Partners In Learning Blog Team

Partners In Learning Blog Team
Blog Team

Saturday, June 15, 2013

Custodial or Quality?

Many parents don't really understand the difference in custodial and quality infant child care.  Unfortunately, many infant teachers also do not understand the difference.  As the director of Partners In Learning for the past 15 years, quality has been our top priority.  Anyone can provide custodial care: feeding, changing, and keeping your baby safe.  However, it takes a committed, educated teacher that understands brain development to step it up to a high quality learning environment.  So... you may be asking yourself, "What does that look like"?  

The following are some things to look for when trying to make the tough decision for infant care:

  • Is there a curriculum for babies? Ask to see an example of activities planned.
  • What resources are offered to parents?
  • Is the program accredited by the National Association for the Education of Young Children (NAEYC)?
  • Are there enrichments for infants such as storytellers, musicians, sign language, etc.?
  • Is the daily schedule adjusted according to each baby’s needs or are all babies on the same schedule?
  • Will your child have a consistent group of primary teachers? How long have they been at the center?
  • Do teachers interact with children in caring, respectful, and positive ways? Do you see one-to-one conversation with eye contact?
  • How will your child’s individual needs be met with the number of children in the room?
  • Is the staff child ratio 4 infants per teacher or less?
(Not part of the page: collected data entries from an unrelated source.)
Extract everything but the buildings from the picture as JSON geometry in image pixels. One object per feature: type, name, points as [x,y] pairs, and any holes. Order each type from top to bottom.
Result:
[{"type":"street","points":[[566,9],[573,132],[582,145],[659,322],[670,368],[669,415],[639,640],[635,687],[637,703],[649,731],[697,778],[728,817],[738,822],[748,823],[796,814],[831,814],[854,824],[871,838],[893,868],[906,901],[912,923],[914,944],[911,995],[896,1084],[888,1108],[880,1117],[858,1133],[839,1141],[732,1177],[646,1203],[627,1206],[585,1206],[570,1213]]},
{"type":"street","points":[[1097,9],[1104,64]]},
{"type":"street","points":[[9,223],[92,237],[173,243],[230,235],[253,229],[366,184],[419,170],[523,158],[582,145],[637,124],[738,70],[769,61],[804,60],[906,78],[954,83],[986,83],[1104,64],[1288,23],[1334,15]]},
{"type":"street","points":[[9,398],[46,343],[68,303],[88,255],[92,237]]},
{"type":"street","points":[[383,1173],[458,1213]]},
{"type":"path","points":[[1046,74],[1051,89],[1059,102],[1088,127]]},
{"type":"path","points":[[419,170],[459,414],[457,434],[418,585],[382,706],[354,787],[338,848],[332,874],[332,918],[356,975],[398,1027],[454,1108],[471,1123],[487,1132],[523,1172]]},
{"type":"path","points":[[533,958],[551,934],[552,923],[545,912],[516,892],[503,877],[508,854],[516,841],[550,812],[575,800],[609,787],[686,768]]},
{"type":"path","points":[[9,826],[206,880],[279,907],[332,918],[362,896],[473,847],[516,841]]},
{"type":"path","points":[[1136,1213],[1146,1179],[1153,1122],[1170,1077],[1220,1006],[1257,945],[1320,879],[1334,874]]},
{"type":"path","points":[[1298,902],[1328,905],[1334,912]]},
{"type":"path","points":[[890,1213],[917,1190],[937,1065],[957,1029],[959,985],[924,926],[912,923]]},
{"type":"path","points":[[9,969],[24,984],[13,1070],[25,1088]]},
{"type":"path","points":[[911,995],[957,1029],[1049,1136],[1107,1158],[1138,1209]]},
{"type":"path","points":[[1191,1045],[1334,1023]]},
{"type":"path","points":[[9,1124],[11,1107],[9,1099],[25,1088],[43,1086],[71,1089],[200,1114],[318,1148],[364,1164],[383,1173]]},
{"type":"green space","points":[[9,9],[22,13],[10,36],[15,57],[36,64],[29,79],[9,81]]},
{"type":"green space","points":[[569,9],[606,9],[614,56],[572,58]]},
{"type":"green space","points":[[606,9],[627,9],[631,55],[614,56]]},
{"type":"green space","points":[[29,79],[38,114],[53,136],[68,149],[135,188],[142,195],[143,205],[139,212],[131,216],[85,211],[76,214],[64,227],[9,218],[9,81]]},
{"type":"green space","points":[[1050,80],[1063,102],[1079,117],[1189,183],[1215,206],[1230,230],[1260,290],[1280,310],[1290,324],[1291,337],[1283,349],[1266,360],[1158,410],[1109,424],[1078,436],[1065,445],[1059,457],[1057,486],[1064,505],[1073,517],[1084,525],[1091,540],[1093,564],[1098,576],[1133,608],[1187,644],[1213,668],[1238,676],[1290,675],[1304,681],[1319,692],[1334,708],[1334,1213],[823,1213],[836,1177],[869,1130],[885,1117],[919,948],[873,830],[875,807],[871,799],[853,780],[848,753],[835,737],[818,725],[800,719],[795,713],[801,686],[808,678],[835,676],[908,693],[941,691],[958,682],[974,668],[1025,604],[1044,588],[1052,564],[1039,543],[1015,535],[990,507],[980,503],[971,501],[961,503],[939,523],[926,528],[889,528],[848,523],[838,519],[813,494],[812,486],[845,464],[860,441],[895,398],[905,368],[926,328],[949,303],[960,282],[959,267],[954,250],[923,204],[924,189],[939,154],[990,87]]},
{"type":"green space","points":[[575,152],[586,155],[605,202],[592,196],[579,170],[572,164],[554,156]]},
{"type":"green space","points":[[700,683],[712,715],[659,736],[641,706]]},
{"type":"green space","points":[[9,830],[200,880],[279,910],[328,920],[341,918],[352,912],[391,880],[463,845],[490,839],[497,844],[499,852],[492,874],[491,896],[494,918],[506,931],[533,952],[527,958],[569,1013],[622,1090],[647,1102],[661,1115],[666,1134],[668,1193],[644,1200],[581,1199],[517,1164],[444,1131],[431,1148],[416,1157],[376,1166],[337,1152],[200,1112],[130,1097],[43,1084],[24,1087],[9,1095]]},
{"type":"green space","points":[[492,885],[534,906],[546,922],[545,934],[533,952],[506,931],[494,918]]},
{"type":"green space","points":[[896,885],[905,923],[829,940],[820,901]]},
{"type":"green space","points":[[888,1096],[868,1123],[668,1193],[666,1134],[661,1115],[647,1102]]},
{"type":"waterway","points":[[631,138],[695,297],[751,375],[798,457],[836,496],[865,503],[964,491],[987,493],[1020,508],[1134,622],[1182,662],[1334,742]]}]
One of the infant teachers at PIL have music time with the infants.

A newborn's brain is about 25 percent of its approximate adult weight.  But by age 3, it has grown dramatically by producing billions of cells and hundreds of trillions of connections, or synapses, between these cells.  While we know that the development of a young child's brain takes years to complete, we also know there are many things parents and caregivers can do to help children get off to a good start and establish healthy patterns for life-long learning.

One on one time with infants is very important.  This is the time that they build trust in their caregiver and one of the greatest windows of opportunities for brain development.  Programs with high staff/infant ratio's cannot offer these opportunities to children.

Our teachers spend most of their day on the floor engaging with the infants.  They are building brain development all day long.  

Every infant deserves to get off to a great start.  Quality care is essential for that to happen.  If only custodial care is provided, the foundation for the infants later learning will not be as strong.